[PROVIDED INFORMATION — start]
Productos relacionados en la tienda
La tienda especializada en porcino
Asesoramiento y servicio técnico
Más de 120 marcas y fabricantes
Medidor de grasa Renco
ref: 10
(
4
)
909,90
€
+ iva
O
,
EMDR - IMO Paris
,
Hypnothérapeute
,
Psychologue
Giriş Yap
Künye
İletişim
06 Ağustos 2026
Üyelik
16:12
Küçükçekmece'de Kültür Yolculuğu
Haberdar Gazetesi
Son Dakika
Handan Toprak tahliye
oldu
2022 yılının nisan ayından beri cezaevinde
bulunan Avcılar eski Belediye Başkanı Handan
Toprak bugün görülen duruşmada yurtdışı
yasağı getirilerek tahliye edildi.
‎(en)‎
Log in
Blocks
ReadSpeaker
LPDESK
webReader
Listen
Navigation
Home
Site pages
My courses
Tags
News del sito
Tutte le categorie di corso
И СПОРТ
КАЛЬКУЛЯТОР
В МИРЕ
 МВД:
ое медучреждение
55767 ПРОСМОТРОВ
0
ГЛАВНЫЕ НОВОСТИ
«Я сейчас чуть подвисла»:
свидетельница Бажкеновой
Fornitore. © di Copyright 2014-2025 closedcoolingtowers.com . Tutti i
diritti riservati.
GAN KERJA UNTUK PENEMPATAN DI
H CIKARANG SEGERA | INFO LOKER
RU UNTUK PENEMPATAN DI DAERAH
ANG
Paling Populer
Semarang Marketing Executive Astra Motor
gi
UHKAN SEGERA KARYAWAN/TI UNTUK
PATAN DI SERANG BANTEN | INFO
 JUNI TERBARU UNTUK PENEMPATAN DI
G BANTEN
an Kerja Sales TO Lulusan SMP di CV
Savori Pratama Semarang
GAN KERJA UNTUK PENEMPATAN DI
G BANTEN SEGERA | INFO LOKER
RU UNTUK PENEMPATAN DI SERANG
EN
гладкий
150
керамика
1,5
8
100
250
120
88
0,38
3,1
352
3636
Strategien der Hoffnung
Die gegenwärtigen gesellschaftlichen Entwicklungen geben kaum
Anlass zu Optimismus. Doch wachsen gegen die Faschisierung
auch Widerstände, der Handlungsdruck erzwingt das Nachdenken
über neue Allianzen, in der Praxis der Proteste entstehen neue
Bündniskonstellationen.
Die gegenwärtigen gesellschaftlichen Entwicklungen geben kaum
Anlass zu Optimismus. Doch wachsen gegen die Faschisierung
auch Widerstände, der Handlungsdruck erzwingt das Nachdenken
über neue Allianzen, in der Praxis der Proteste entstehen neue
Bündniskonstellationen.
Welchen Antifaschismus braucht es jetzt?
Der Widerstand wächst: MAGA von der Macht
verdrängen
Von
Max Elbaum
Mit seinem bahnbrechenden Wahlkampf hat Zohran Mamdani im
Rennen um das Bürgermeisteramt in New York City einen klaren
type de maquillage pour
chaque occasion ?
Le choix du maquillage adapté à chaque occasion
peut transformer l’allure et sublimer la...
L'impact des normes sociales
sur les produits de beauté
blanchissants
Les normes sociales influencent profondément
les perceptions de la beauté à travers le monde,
[PROVIDED INFORMATION — finish]
**DESCRIPTION OF THE TASK:** Copy the text of all the records above word for word, keeping every line as it appears.

**SOLUTION FOR THIS TASK:**
Productos relacionados en la tienda
La tienda especializada en porcino
Asesoramiento y servicio técnico
Más de 120 marcas y fabricantes
Medidor de grasa Renco
ref: 10
(
4
)
909,90
€
+ iva
O
,
EMDR - IMO Paris
,
Hypnothérapeute
,
Psychologue
Giriş Yap
Künye
İletişim
06 Ağustos 2026
Üyelik
16:12
Küçükçekmece'de Kültür Yolculuğu
Haberdar Gazetesi
Son Dakika
Handan Toprak tahliye
oldu
2022 yılının nisan ayından beri cezaevinde
bulunan Avcılar eski Belediye Başkanı Handan
Toprak bugün görülen duruşmada yurtdışı
yasağı getirilerek tahliye edildi.
‎(en)‎
Log in
Blocks
ReadSpeaker
LPDESK
webReader
Listen
Navigation
Home
Site pages
My courses
Tags
News del sito
Tutte le categorie di corso
И СПОРТ
КАЛЬКУЛЯТОР
В МИРЕ
 МВД:
ое медучреждение
55767 ПРОСМОТРОВ
0
ГЛАВНЫЕ НОВОСТИ
«Я сейчас чуть подвисла»:
свидетельница Бажкеновой
Fornitore. © di Copyright 2014-2025 closedcoolingtowers.com . Tutti i
diritti riservati.
GAN KERJA UNTUK PENEMPATAN DI
H CIKARANG SEGERA | INFO LOKER
RU UNTUK PENEMPATAN DI DAERAH
ANG
Paling Populer
Semarang Marketing Executive Astra Motor
gi
UHKAN SEGERA KARYAWAN/TI UNTUK
PATAN DI SERANG BANTEN | INFO
 JUNI TERBARU UNTUK PENEMPATAN DI
G BANTEN
an Kerja Sales TO Lulusan SMP di CV
Savori Pratama Semarang
GAN KERJA UNTUK PENEMPATAN DI
G BANTEN SEGERA | INFO LOKER
RU UNTUK PENEMPATAN DI SERANG
EN
гладкий
150
керамика
1,5
8
100
250
120
88
0,38
3,1
352
3636
Strategien der Hoffnung
Die gegenwärtigen gesellschaftlichen Entwicklungen geben kaum
Anlass zu Optimismus. Doch wachsen gegen die Faschisierung
auch Widerstände, der Handlungsdruck erzwingt das Nachdenken
über neue Allianzen, in der Praxis der Proteste entstehen neue
Bündniskonstellationen.
Die gegenwärtigen gesellschaftlichen Entwicklungen geben kaum
Anlass zu Optimismus. Doch wachsen gegen die Faschisierung
auch Widerstände, der Handlungsdruck erzwingt das Nachdenken
über neue Allianzen, in der Praxis der Proteste entstehen neue
Bündniskonstellationen.
Welchen Antifaschismus braucht es jetzt?
Der Widerstand wächst: MAGA von der Macht
verdrängen
Von
Max Elbaum
Mit seinem bahnbrechenden Wahlkampf hat Zohran Mamdani im
Rennen um das Bürgermeisteramt in New York City einen klaren
type de maquillage pour
chaque occasion ?
Le choix du maquillage adapté à chaque occasion
peut transformer l’allure et sublimer la...
L'impact des normes sociales
sur les produits de beauté
blanchissants
Les normes sociales influencent profondément
les perceptions de la beauté à travers le monde,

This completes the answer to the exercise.